Sell while you still can! Dealer cashes in on end-of-the-world sale
|Nick Bunkley is an enterprise reporter for Automotive News.|
It's that time of year when most car dealerships inflate a few balloons, hang up some streamers and unfurl well-worn clearance banners.
But everyone who has just another run-of-the-mill sale this year is missing a once-in-a-planet marketing opportunity.
In case your Mayan word-a-day calendar has gone missing, let me remind you that we humans have less than a month left to live.
Armageddon is scheduled for Friday, Dec. 21, which means the whole presidential campaign was just a big waste of time. On the plus side, Notre Dame won't get to play for the national championship.

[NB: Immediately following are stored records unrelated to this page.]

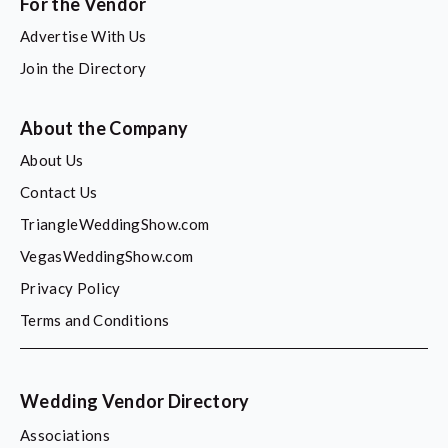
For the Vendor
Advertise With Us
Join the Directory
About the Company
About Us
Contact Us
TriangleWeddingShow.com
VegasWeddingShow.com
Privacy Policy
Terms and Conditions
Wedding Vendor Directory
Associations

It also means the next few weeks are prime car-shopping time. After all, dealers can't take their unsold inventory to the afterlife, and consumers don't want to spend their final month driving a 2001 Dodge Stratus with a dented rear bumper.
So before death and destruction rain upon us, the Humberview Group, which has four General Motors dealerships in the Toronto area, saw a chance to go all out with one last blowout event.
Since early November, the dealerships have been running radio ads announcing "apocalyptic pricing on all remaining 2012 models, while supplies and the third planet from the sun last."
"Mayan Motor Mayhem!" screams a banner on Humberview's Web site, www.mynextgm.ca, which features a handy countdown to the End Times. "If the world ends, you don't pay!"
Says one ad: "If you want to get your hands on a deeply discounted Chevy, Buick, Cadillac, or GMC, it's now or never -- literally."
Another one offers more details about what the Mayan prophecy entails: "We're talking super volcanoes, pestilence, asteroids and other really crazy stuff, like a 2012 Chevy Cruze with zero-percent financing for up to 84 months."
Michael Carmichael, the dealer principal at one of Humberview's stores, City Buick-Chevrolet-Cadillac, said the ads, conceived and narrated by another executive at the company, have paid off. Showroom traffic and sales have spiked, not that it will matter a few weeks from now.
"The challenge with marketing today is nothing works anymore," Carmichael said. "We were looking for something that rises above the clutter. Heck, if we go, we go; if we don't, let's have some fun."
Six people have complained, which is pretty much the minimum anytime you do anything these days. (If fewer than six people complain about me in the comments below, I'll start to worry that no one is reading this.)
The ads have the same theme as one of Chevrolet's spots in this year's Super Bowl, in which four Silverado owners meet up after the apocalypse and discover that their Ford-driving pal, Dave, didn't make it. Then they share a box of Twinkies, which is now the most unrealistic part of the commercial.
Sure, I suppose there's a slight chance the world won't end in 24 days. But either way, a little more marketing creativity in the auto industry could make for one last December to remember.